En este orden de ideas, la Sala modificará el restablecimiento del derecho establecido en la sentencia apelada, que indicó que la tarifa se determinaba con base en el presupuesto ejecutado, en el sentido de ordenar a la Contraloría General de la República que liquide la tarifa de control fiscal a la ANH teniendo en cuenta el presupuesto, establecido en la citada Ley 1169 de 2007, ley de apropiaciones dictada para la vigencia fiscal 2008. Esto es, sin incluir las regalías.

En mérito de lo expuesto, el Consejo de Estado, Sección Cuarta, Sala de lo Contencioso, administrando justicia en nombre de la República y por autoridad de la ley,

FALLA:

Primero: CONFÍRMANSE los numerales primero y tercero de la sentencia del 21 de febrero de 2013 proferida por el del Tribunal Administrativo de Cundinamarca, Sección Cuarta, Subsección “B”, dentro de la acción de nulidad y restablecimiento del derecho instaurada por la Agencia Nacional de Hidrocarburos, ANH, contra la Contraloría General de la República.

Segundo: MODIFÍCASE el numeral segundo de la sentencia apelada, el cual quedará así:

2. A título de restablecimiento del derecho, se ordena a la CONTRALORÍA GENERAL DE LA REPÚBLICA liquidar nuevamente la tarifa de control fiscal correspondiente al año 2009, tomando como base el presupuesto general de la AGENCIA NACIONAL DE HIDROCARBUROS, ANH, determinado en la Ley 1169 de 2007, para el año 2008, previa depuración, y sin incluir el valor de las transferencias que esta entidad hizo en el año 2008 por concepto de regalías y/o compensaciones monetarias. En las consideraciones del acto correspondiente, la Contraloría deberá especificar claramente todos los conceptos y valores que constituyen la base gravable de liquidación de la cuota de auditaje.

Cópiese, notifíquese, comuníquese y devuélvase el expediente al Tribunal de origen. Cúmplase.»

13 Sentencia C-1148 de 2001.

14 Sentencia C-685 de 1996, M.P. Dr. Alejandro Martínez Caballero.

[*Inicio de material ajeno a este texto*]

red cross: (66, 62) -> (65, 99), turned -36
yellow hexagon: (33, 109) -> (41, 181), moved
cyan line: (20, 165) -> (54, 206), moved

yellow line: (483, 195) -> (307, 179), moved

15 Sentencia de la Corte Constitucional C-427 de 2002.

16 Corte Constitucional Sentencia C-128 de 1998. “(...) las regalías tienen dos destinaciones: la Nación y las entidades territoriales: las de las entidades territoriales, a su vez, provienen de dos vías: directamente y a través del Fondo Nacional de Regalías (art. 361); por ello, la autonomía que la Constitución le reconoce a las entidades territoriales se reduce, en el campo de las regalías, a participar en las rentas nacionales en los términos que fije la ley”.

17 Artículo 16 Ley 1530 de 2012. Recaudo. Se entiende por recaudo la recepción de las regalías y compensaciones liquidadas y pagadas en dinero o en especie por quien explote los recursos naturales no renovables, por la Agencia Nacional de Hidrocarburos y la Agencia Nacional de Minería.

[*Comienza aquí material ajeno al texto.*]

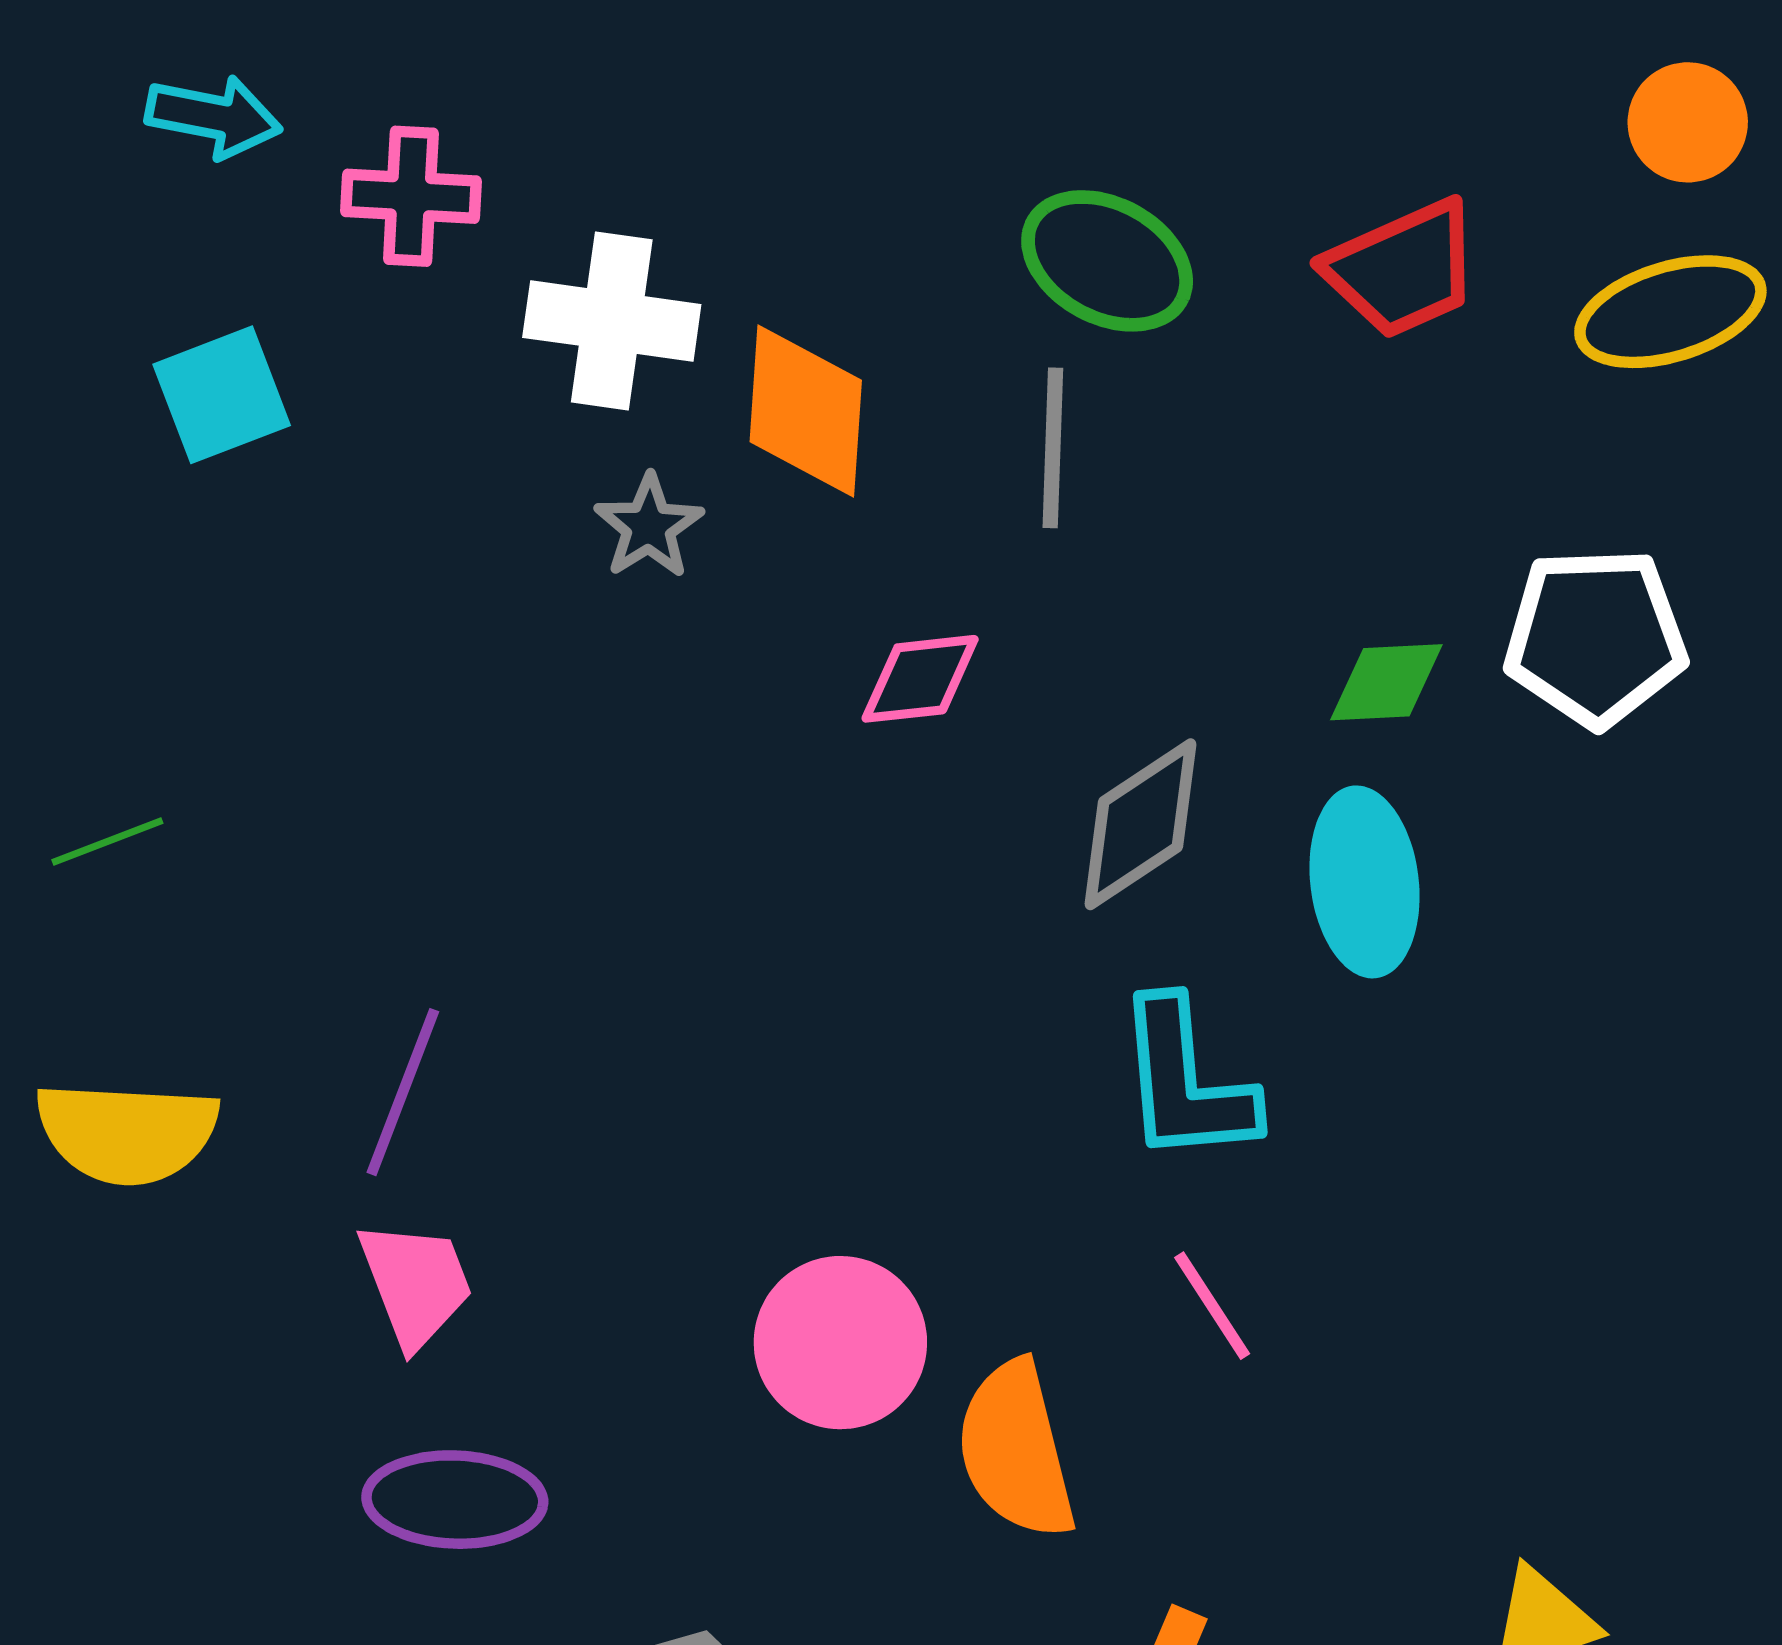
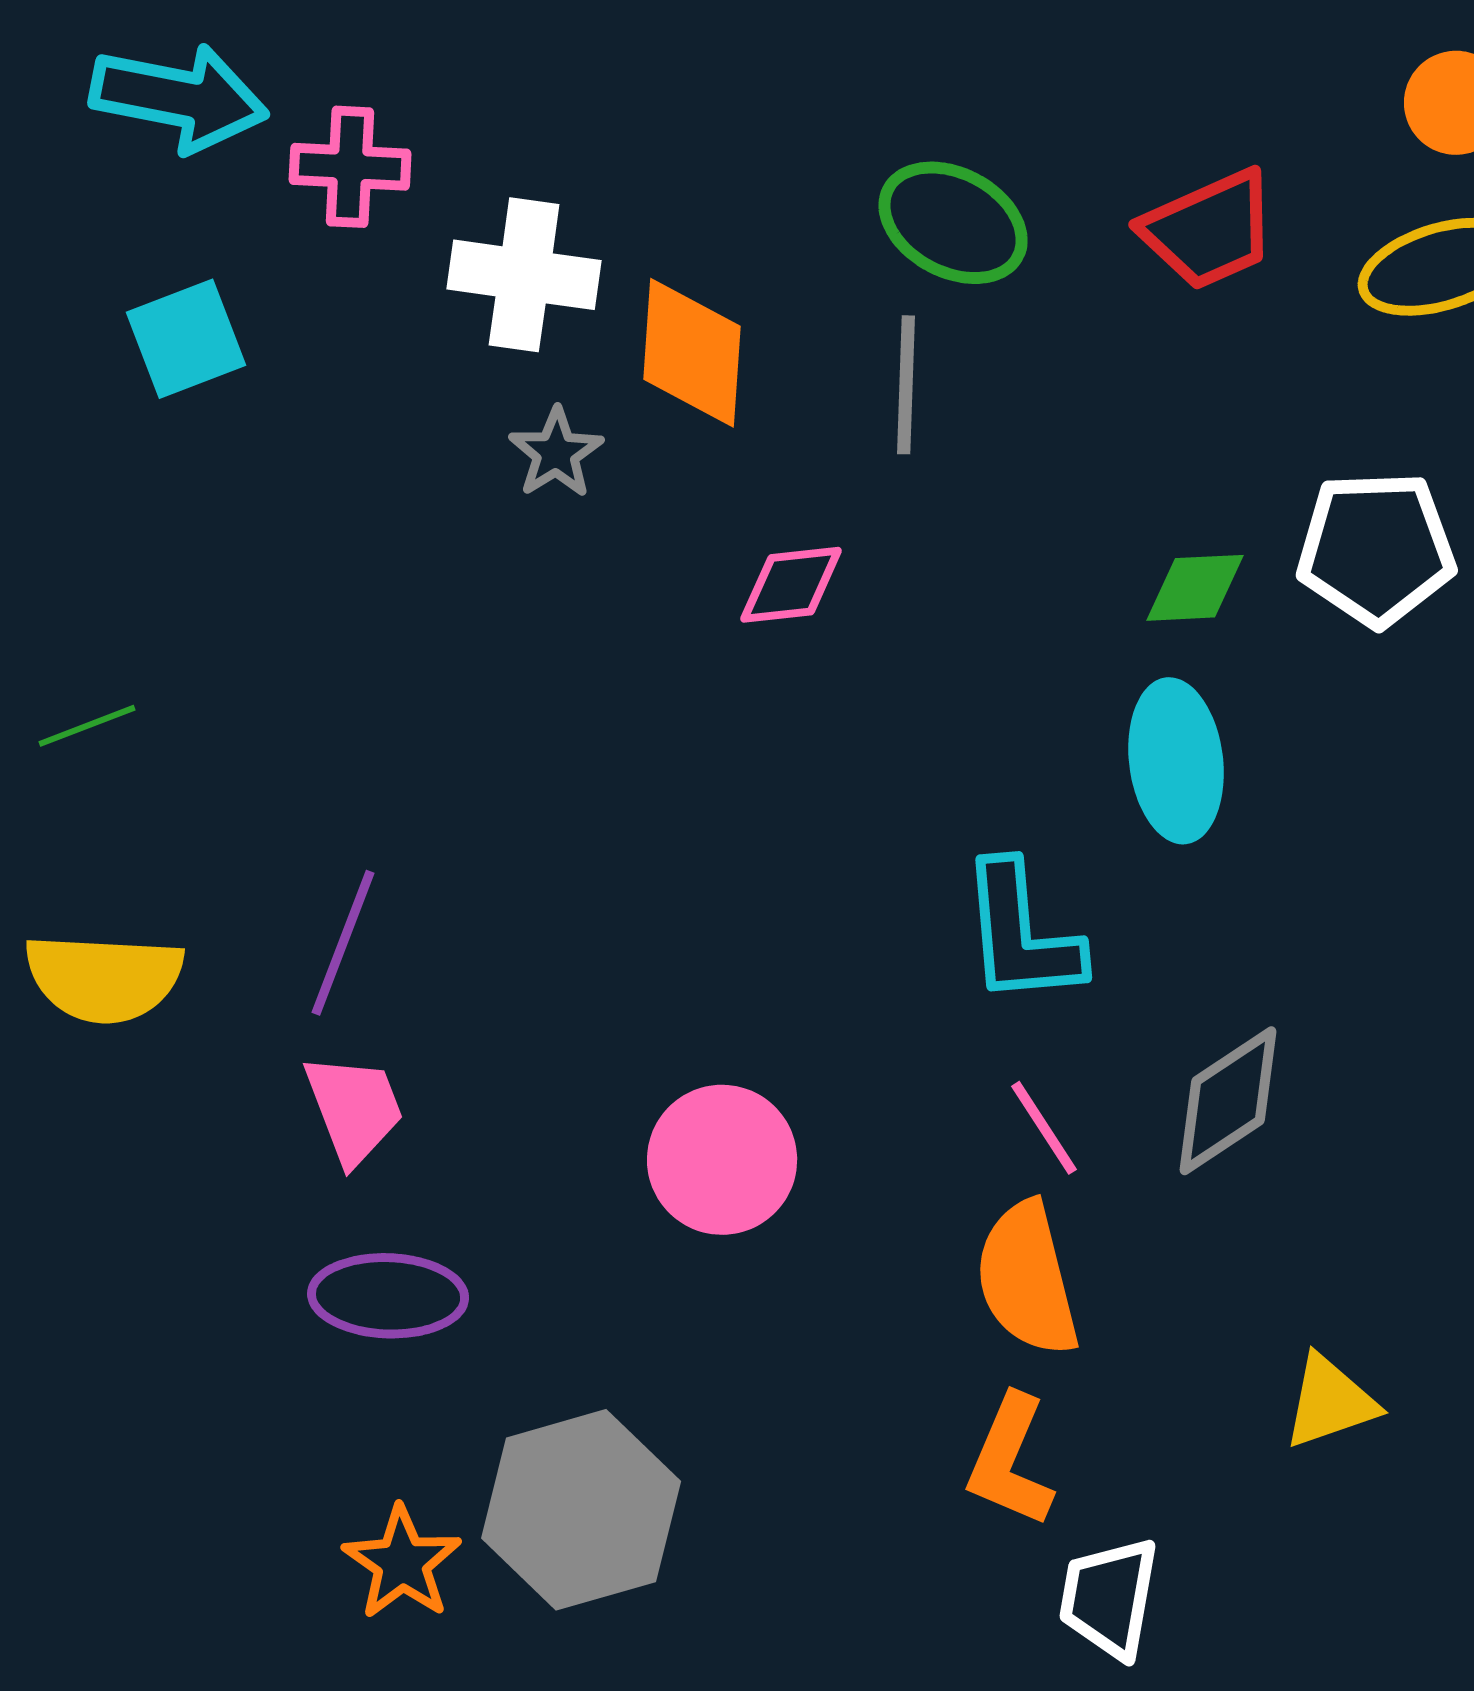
cyan arrow: (214, 117) -> (179, 98), size x1.5
gray diamond: (1141, 824) -> (1228, 1101), moved
orange semicircle: (1016, 1450) -> (1027, 1279), moved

La Agencia Nacional de Hidrocarburos y la Agencia Nacional de Minería, establecerán mediante acto motivado de carácter general, el pago en dinero o en especie de las regalías.

Cuando las regalías se paguen en especie, el Gobierno Nacional reglamentará la metodología, condiciones y términos que garanticen el adecuado flujo de recursos al Sistema General de Regalías, de manera que los recursos que se generen entre la determinación de los precios base de liquidación y la comercialización de las regalías se distribuyan en un 50% destinado a la bolsa única del Sistema General de Regalías y el 50% restante a favor del Gobierno Nacional.

PAR.—Se entiende como pago de regalías en especie, la entrega material de una cantidad de producto bruto explotado.

18 Sentencias C-221 de 1997, C-447 de 1998, C-293 de 2000 y C-251 de 2003.

19 Sentencia C-447 de 1998, M.P. Carlos Gaviria Díaz.

20 Sentencia C-221 de 1997, M.P. Dr. Alejandro Martínez Caballero.

21 Sentencia C-221 de 1997, M.P. Alejandro Martínez Caballero.

22 Sentencia C-447 de 1998, M.P. Carlos Gaviria Díaz.

23 Folios 49 a 63.

24 Consejo de Estado. Sala de lo Contencioso Administrativo. Sección Cuarta. Fallo de 11 de marzo de 2004, expediente 13764, C.P. María Inés Ortiz Barbosa.